Sadly, while Colter shows how femme country-pop should be done, younger musicians continue to aspire to the Music Row assembly line. One such cornfedbot is last season's American Idol winner Carrie Underwood. Were it not for the overexposure afforded her by this nefarious popularity contest, the bland blonde imaging and MOR treacle of Underwood's debut, Some Hearts (Arista Nashville; Rating: *) would probably have landed her in many a slush pile. I guess in the era of Toby Keith's retreat from jingoistic boot-in-ass anthems to nostalgia over his good ole golden rule days on Honky Tonk University, there needs must be a tastefully sexualized cheerleader counterpart to grace the racks. Hence the ubiquity of Keith's fellow Sooner Stater Underwood and this lackluster disc.
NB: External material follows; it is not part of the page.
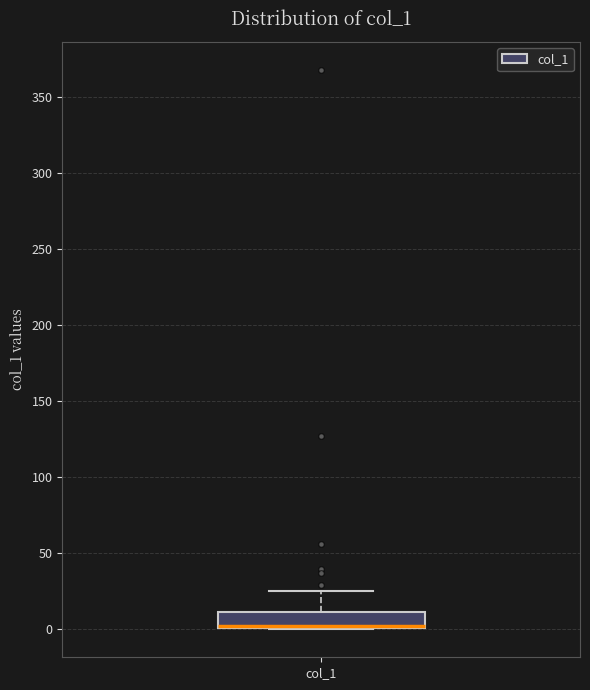

Transcribe this box plot: give where the median line is, the range the box spans, and where the two whiskers end, as read against the y-axis. The values are not printed on the chart, so give them approximately, as read against the axis.

median 0 (drawn on the box's lower edge), box 0 to 10, whiskers 0 to 25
If only these striving Nashvillains had some semblance of a point of view (and a pulse). But then that would defeat the purpose, wouldn't it? And one could hardly expect a singer who welcomes American Idol fame to be a maverick; the closest the contest came was Alabama's promising runner-up to Underwood, Bo Bice. While I eagerly wait to see whether Bice ultimately vindicates himself (and my Southern rock jones), my message to Ryan Adams is: don't fear the reaper. With the gloomily covered 29 (Lost Highway; Rating: *** 1/2), Adams has once again rushed headstrong into the breach. 29 shows what can be achieved when a younger artist has too much sense and sensibility. This is by no means a slight, since at this point I'd rather hear from even "My ex is a wanker" Adams than the molded Maypo that is Underwood. Besides, despite Adams' editing problem, he's lately gone from strength to strength, 29 further justifying the unlimited power Lost Highway affords him. His danse macabre with the end of precocious genius adheres to Americana tradition far more than Underwood's work -- but 29 harkens to the Southern gothic of Poe, Robert Johnson and GP instead.
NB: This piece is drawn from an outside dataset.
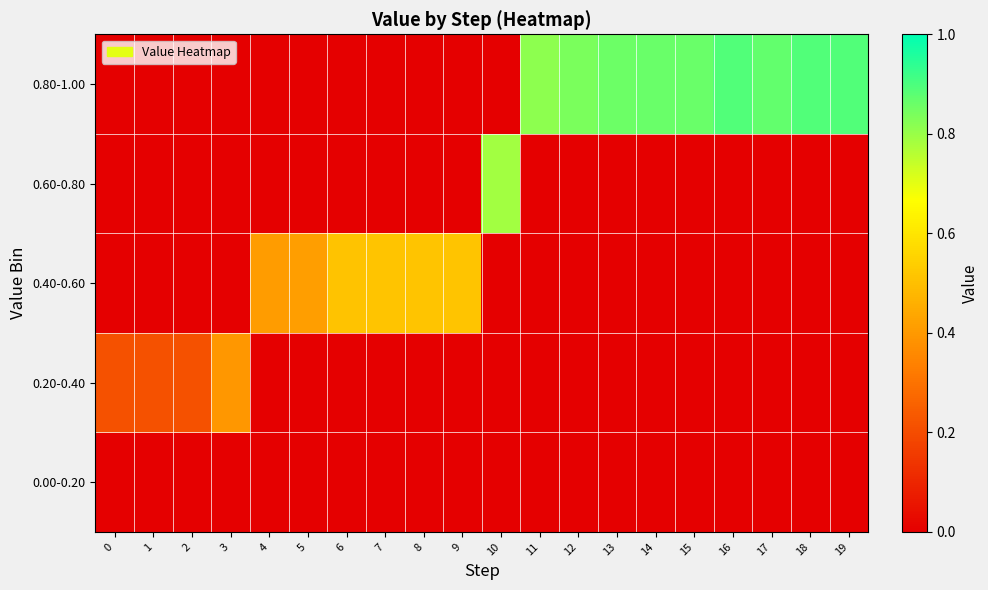

Between 16 and 18, which is larger?

16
29 is Ryan Adams' finest collaboration so far with producer Ethan Johns, the disc where at last Adams' musical identity emerges to make meaningful connection with his listeners through its revelations of his interior and exterior Southern landscapes. Perhaps it's significant that in staring down mortality and the loss of youth, Adams' Southern voice reasserts itself after long seasons of his defection to Yankeeland and the far West. The question lingers whether 29 is the preface to self-immolation or a herald of resignation. Moving from the rockabilly of the title track through the epic psychedelia of "Nightbirds" and on to the minutely focused small-town narrative of "Carolina Rain," this stripped-down, dark affair chronicling Adams' twentysomething blues at last elevates him to the heights of his heroes.
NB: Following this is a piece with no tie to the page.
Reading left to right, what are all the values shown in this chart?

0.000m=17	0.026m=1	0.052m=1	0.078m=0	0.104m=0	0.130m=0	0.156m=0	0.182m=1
Other than Adams' extremely personal work, the most radical artifact of pop Americana to emerge this season is Ang Lee's great film Brokeback Mountain. Reduced by the Christian right, assorted critics and different sectors of the public to being a "gay cowboy movie," Brokeback Mountain is actually one of the best westerns ever made and a keen redefinition of both the cinematic genre and American masculinity. The film's soundtrack (Verve; Rating: ***) is both graceful and subtly subversive, enveloping the many provocative issues of the narrative with songs ranging from Willie Nelson's "He Was a Friend of Mine" to a sly re-reading of Roger Miller's "King of the Road" by Rufus Wainwright & Teddy Thompson, as well as Wainwright's lachrymose "The Maker Makes." Of course, '70s country rock cheese like Linda Ronstadt's "It's So Easy" appears too, achieving period verisimilitude. Argentine Gustavo Santaolalla's lilting, twangy instrumentals are haunting, immediately restoring the Wyoming mountain's pastoral majesty for listeners.